Problem to solve:
Set down a word-for-word copy of the data below, limited to the lines from the first through the line with "right elbow: (122, 295)".

Human pose keypoint data:

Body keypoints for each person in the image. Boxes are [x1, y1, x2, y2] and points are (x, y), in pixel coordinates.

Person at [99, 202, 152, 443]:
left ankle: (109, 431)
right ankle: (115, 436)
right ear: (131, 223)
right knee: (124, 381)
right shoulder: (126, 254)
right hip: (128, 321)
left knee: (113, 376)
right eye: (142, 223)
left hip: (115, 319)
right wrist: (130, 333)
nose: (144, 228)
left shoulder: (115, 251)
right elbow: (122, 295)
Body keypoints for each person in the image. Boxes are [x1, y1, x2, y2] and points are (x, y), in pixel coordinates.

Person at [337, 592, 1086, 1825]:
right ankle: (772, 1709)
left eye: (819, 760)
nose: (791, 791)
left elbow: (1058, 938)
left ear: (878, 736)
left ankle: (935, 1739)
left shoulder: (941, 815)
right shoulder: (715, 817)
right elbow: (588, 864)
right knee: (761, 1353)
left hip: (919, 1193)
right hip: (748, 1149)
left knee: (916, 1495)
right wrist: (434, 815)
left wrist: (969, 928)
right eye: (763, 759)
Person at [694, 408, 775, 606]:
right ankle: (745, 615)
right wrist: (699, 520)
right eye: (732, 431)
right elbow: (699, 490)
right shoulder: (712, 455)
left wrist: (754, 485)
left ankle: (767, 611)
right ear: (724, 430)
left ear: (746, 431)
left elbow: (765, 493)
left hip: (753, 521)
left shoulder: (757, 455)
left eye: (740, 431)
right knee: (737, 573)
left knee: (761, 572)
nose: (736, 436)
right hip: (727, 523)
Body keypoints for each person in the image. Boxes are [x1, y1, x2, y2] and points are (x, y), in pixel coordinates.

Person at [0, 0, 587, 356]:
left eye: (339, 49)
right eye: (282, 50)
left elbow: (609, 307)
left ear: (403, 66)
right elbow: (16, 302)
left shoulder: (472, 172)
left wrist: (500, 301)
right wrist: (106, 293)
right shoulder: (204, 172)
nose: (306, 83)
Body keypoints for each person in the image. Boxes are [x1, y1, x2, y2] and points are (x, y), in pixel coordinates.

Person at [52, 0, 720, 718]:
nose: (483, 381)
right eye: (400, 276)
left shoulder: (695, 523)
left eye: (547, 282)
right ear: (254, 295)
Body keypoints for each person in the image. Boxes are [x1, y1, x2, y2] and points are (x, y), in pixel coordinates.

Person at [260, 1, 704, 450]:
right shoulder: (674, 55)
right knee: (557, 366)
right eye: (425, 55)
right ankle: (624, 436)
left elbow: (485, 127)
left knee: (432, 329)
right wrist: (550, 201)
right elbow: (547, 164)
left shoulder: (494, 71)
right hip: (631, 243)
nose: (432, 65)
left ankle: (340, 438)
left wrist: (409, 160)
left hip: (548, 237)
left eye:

Solution to this exercise:
Body keypoints for each person in the image. Boxes are [x1, y1, x2, y2] and points are (x, y), in pixel coordinates.

Person at [99, 202, 152, 443]:
left ankle: (109, 431)
right ankle: (115, 436)
right ear: (131, 223)
right knee: (124, 381)
right shoulder: (126, 254)
right hip: (128, 321)
left knee: (113, 376)
right eye: (142, 223)
left hip: (115, 319)
right wrist: (130, 333)
nose: (144, 228)
left shoulder: (115, 251)
right elbow: (122, 295)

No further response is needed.